Much has happened in the last quarter of a century since this historic story of a Jewish man framed for murdering a young girl in 1913 was set to music. Especially bracing today is Arden’s bold choice to feature prominently the Confederate flag in the show’s first big anthem, “The Dream of Atlanta.” At the preview I attended, a man was overheard during intermission outside the theater, announcing, “It’s the first time I’ve ever felt the breeze of a Confederate flag waving in my face! I wasn’t expecting that!” He happened to be sitting in the theater’s front row. Arden frames this bracing moment by having his Black actors stand apart and not sing, a nod to how director Bartlett Sher handled the theme of bigotry in his 2008 staging of “South Pacific” at Lincoln Center. There is also the rise of hate crimes in this century and, of course, the protest by neo-Nazis that greeted the first preview of this “Parade” only last month.
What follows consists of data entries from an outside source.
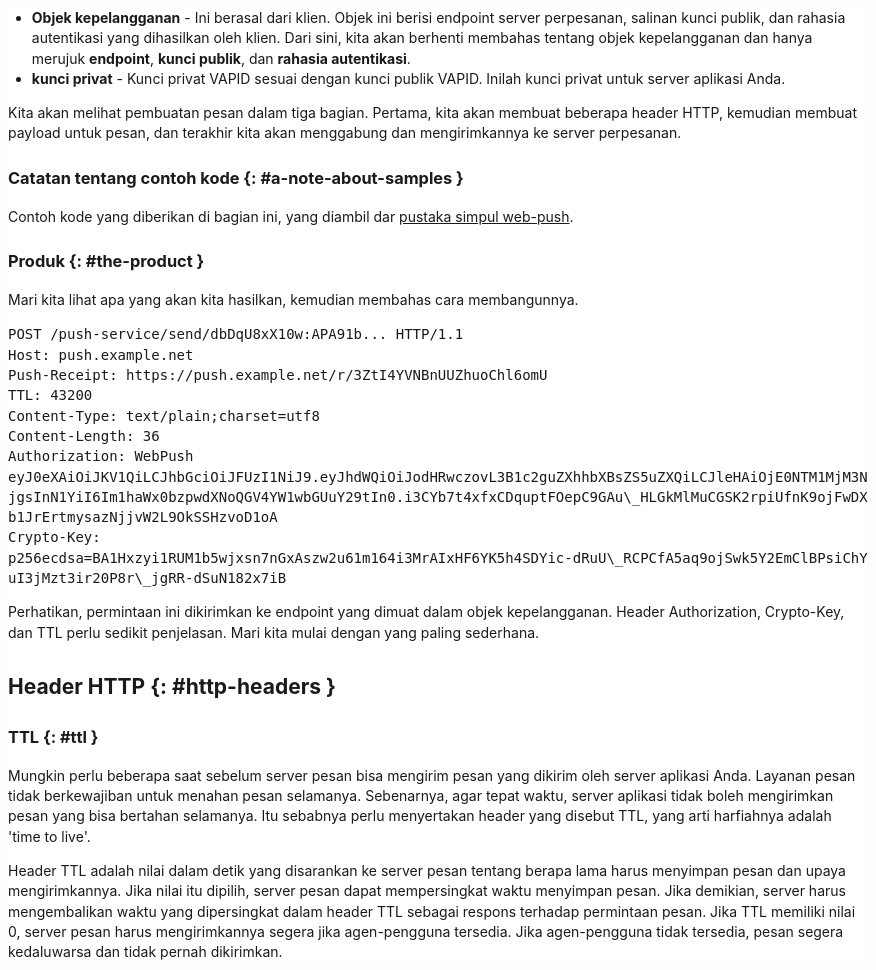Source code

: * **Objek kepelangganan** - Ini berasal dari klien. Objek ini berisi endpoint
  server perpesanan, salinan kunci publik, dan rahasia autentikasi
    yang dihasilkan oleh klien. Dari sini, kita akan berhenti membahas
   tentang objek kepelangganan dan hanya merujuk **endpoint**, **kunci
 publik**, dan **rahasia autentikasi**.
* **kunci privat** - Kunci privat VAPID sesuai dengan kunci publik VAPID.
  Inilah kunci privat untuk server aplikasi Anda.

Kita akan melihat pembuatan pesan dalam tiga bagian. Pertama, kita akan membuat beberapa
header HTTP, kemudian membuat payload untuk pesan, dan terakhir kita akan
menggabung dan mengirimkannya ke server perpesanan.

### Catatan tentang contoh kode {: #a-note-about-samples }

Contoh kode yang diberikan di bagian ini, yang diambil dar [pustaka simpul
web-push](https://github.com/web-push-libs/web-push).

### Produk {: #the-product }

Mari kita lihat apa yang akan kita hasilkan, kemudian membahas cara
membangunnya.

<pre class="prettyprint">POST /push-service/send/dbDqU8xX10w:APA91b... HTTP/1.1  
Host: push.example.net  
Push-Receipt: https://push.example.net/r/3ZtI4YVNBnUUZhuoChl6omU  
TTL: 43200  
Content-Type: text/plain;charset=utf8  
Content-Length: 36  
Authorization: WebPush
eyJ0eXAiOiJKV1QiLCJhbGciOiJFUzI1NiJ9.eyJhdWQiOiJodHRwczovL3B1c2guZXhhbXBsZS5uZXQiLCJleHAiOjE0NTM1MjM3NjgsInN1YiI6Im1haWx0bzpwdXNoQGV4YW1wbGUuY29tIn0.i3CYb7t4xfxCDquptFOepC9GAu\_HLGkMlMuCGSK2rpiUfnK9ojFwDXb1JrErtmysazNjjvW2L9OkSSHzvoD1oA  
Crypto-Key:
p256ecdsa=BA1Hxzyi1RUM1b5wjxsn7nGxAszw2u61m164i3MrAIxHF6YK5h4SDYic-dRuU\_RCPCfA5aq9ojSwk5Y2EmClBPsiChYuI3jMzt3ir20P8r\_jgRR-dSuN182x7iB</pre>

Perhatikan, permintaan ini dikirimkan ke endpoint yang dimuat dalam objek
kepelangganan. Header Authorization, Crypto-Key, dan TTL perlu
sedikit penjelasan. Mari kita mulai dengan yang paling sederhana.

## Header HTTP {: #http-headers }

### TTL {: #ttl }

Mungkin perlu beberapa saat sebelum server pesan bisa mengirim pesan yang dikirim oleh server
aplikasi Anda. Layanan pesan tidak berkewajiban untuk menahan pesan selamanya.
Sebenarnya, agar tepat waktu, server aplikasi tidak boleh mengirimkan pesan yang bisa
bertahan selamanya. Itu sebabnya perlu menyertakan header yang disebut TTL, yang arti harfiahnya adalah
'time to live'.

Header TTL adalah nilai dalam detik yang disarankan ke server
pesan tentang berapa lama harus menyimpan pesan dan upaya
mengirimkannya. Jika nilai itu dipilih, server pesan dapat mempersingkat waktu menyimpan
pesan. Jika demikian, server harus mengembalikan waktu yang dipersingkat dalam header TTL
sebagai respons terhadap permintaan pesan. Jika TTL memiliki nilai 0, server pesan
harus mengirimkannya segera jika agen-pengguna tersedia. Jika agen-pengguna
tidak tersedia, pesan segera kedaluwarsa dan tidak pernah dikirimkan.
But great theater doesn’t rest on topicality alone. In the last quarter century, Broadway musicals – with a few exceptions – have grown louder and often crasser in their effects. “Parade” is a real throwback. While Brown delivers big arias and a couple of anthems, it is his smaller and more delicate moments of vocal writing that rivet our attention; that vocal beauty is what lingers longest after the last Memorial Day parade has passed.
It’s clear from the beginning that Leo Frank (Ben Platt) is innocent of the crime of which he’s accused, and his being Jewish only makes him an easy target in the Deep South. The beauty of Uhry’s book is that, once the trial for murder has begun, we begin to question Frank’s innocence ever so slightly. Key to that doubt is the gentle trio “The Factory Girls” (exquisitely sung by Emily Rose DeMartino, Ashlyn Maddox and Sophia Manicone), in which three young women in Frank’s employ at the pencil factory accuse him of making unwanted advances. Brown’s soft and dizzying score hypnotizes us into believing, for a moment, their version of events. That trial ends with Platt singing “Leo’s Statement,” in which he explains, “It’s hard to speak my heart.”
I saw Brent Carver in the original production of “Parade” and T.R. Knight in a 2009 production, directed by Rob Ashford, at L.A.’s Mark Taper Forum. I don’t recall either of those fine actors being quite as prickly and persnickety as the Leo Frank that Platt presents. He’s not a bad guy, but this man from Brooklyn has no interest in stooping to get along with the Southern yokels around. His blithe treatment of his wife, Lucille (the vocally splendid Micaela Diamond), can be described as aloof, and that would be a polite observation. Platt makes his character nebbish, but he doesn’t make him in any way likable. Until he sings “Leo’s Statement.”
Over an hour has passed before Platt sings that lament regarding Frank’s reticent personality. An hour plus is a long time to wait for the lead actor to grab our sympathy, but when the moment finally arrives, it is as revelatory as it is startling. And it is very, very quiet.
The musical’s second act unravels the lies told about Frank at the trial. Diamond makes the transition from doormat to headstrong to lead the charge to save her husband, and she and Sean Allan Krill in the role of the supportive Georgia governor carry the show to the end.
A couple of the villains in the piece might be overdrawn here, but that’s debatable. Otherwise, Arden’s direction of his cast is exemplary, and an especially poignant touch is the projection of historic photos that function to introduce their actor doppelgängers.
Above all, the fluid and often surreal staging of the Frank murder trial is an extended moment of brilliance in the theater that no musical aficionado should miss.